Data released on the first week after the official launch of trading via Swap Execution Facilities (SEF) showed that trading was substantial at a volume of 6,500 swaps, which initially averaged 1200 trades daily. While market share leaders including Bloomberg (which led at 84% for FX derivatives), and ICAP (which led with 70% market share for interest rate swaps) enjoyed a profitable week, many analysts were skeptical in this early snapshot of results, sensing that over time the volume will shift in favor of other types of dealers.
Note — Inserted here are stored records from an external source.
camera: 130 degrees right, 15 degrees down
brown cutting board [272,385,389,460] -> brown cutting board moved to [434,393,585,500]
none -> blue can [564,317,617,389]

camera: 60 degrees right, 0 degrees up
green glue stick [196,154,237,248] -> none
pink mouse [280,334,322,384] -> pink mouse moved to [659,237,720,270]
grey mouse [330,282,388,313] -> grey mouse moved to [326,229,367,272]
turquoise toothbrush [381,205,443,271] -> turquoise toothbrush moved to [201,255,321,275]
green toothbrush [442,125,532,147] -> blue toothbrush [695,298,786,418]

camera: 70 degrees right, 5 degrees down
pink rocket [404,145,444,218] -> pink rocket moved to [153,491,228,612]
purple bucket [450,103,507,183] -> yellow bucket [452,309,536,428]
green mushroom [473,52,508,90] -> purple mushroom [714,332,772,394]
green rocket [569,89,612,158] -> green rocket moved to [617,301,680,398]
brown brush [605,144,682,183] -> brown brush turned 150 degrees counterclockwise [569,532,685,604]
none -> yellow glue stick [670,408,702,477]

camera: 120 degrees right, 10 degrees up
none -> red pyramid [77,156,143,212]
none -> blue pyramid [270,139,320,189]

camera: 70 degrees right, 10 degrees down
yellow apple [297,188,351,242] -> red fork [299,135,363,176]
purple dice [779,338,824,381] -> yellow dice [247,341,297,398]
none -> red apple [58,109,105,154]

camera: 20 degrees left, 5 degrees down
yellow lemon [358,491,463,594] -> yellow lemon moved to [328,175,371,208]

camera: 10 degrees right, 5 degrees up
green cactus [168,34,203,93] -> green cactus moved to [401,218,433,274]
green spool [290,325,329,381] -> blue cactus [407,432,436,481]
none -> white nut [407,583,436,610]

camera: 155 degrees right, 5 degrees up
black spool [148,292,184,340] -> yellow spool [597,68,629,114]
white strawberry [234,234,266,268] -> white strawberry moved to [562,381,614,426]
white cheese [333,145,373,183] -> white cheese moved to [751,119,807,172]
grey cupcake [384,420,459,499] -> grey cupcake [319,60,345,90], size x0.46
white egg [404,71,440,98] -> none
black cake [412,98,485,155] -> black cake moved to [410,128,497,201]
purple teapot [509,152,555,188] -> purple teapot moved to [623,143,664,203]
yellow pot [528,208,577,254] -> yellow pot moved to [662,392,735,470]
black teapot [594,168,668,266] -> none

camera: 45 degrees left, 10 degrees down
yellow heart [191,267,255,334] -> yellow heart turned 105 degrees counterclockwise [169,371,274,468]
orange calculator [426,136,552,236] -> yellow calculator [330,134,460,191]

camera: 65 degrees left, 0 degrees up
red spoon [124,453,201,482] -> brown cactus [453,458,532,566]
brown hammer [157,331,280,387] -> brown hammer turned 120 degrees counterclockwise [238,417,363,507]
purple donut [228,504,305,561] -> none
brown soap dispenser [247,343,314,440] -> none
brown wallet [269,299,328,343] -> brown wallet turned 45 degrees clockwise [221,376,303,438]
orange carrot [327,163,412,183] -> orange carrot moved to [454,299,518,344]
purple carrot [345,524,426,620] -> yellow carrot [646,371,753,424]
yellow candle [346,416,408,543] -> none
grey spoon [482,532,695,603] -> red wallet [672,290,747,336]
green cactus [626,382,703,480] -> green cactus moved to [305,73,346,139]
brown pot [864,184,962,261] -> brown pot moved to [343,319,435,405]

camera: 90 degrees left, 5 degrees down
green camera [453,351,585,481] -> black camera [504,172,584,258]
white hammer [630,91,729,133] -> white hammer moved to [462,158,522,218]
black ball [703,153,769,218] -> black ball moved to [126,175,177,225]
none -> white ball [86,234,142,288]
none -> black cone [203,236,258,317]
More importantly, many doubt that SEF volume will continue at the same rate because of the ongoing doubts that overshadowed the new platform before it came into existence. Prior the Dodd-Frank derivatives rules coming into effect, fears about the cumbersome reporting and registration requirements for trading via SEF’s were expressed fervently by US firms. But US firms are not the only ones taking the heat now; their EU counterparts are also impacted. Outside of the controversial cross-border trading rules proposed by the CFTC which would require all European firms with branches in the US to process their trades through central clearing houses, they also must be registered as SEF’s to facilitate trades with US firms.
Once again, the murky rules guiding the OTC markets between the US and EU remain unresolved, and as a result, we are already seeing liquidity fragment. Furthermore, the concern of investors turning to swap futures continues to threaten the market. It may be too soon to tell how SEF trading will shape up, and while we can only hope that volume miraculously holds, too many factors are working against its success.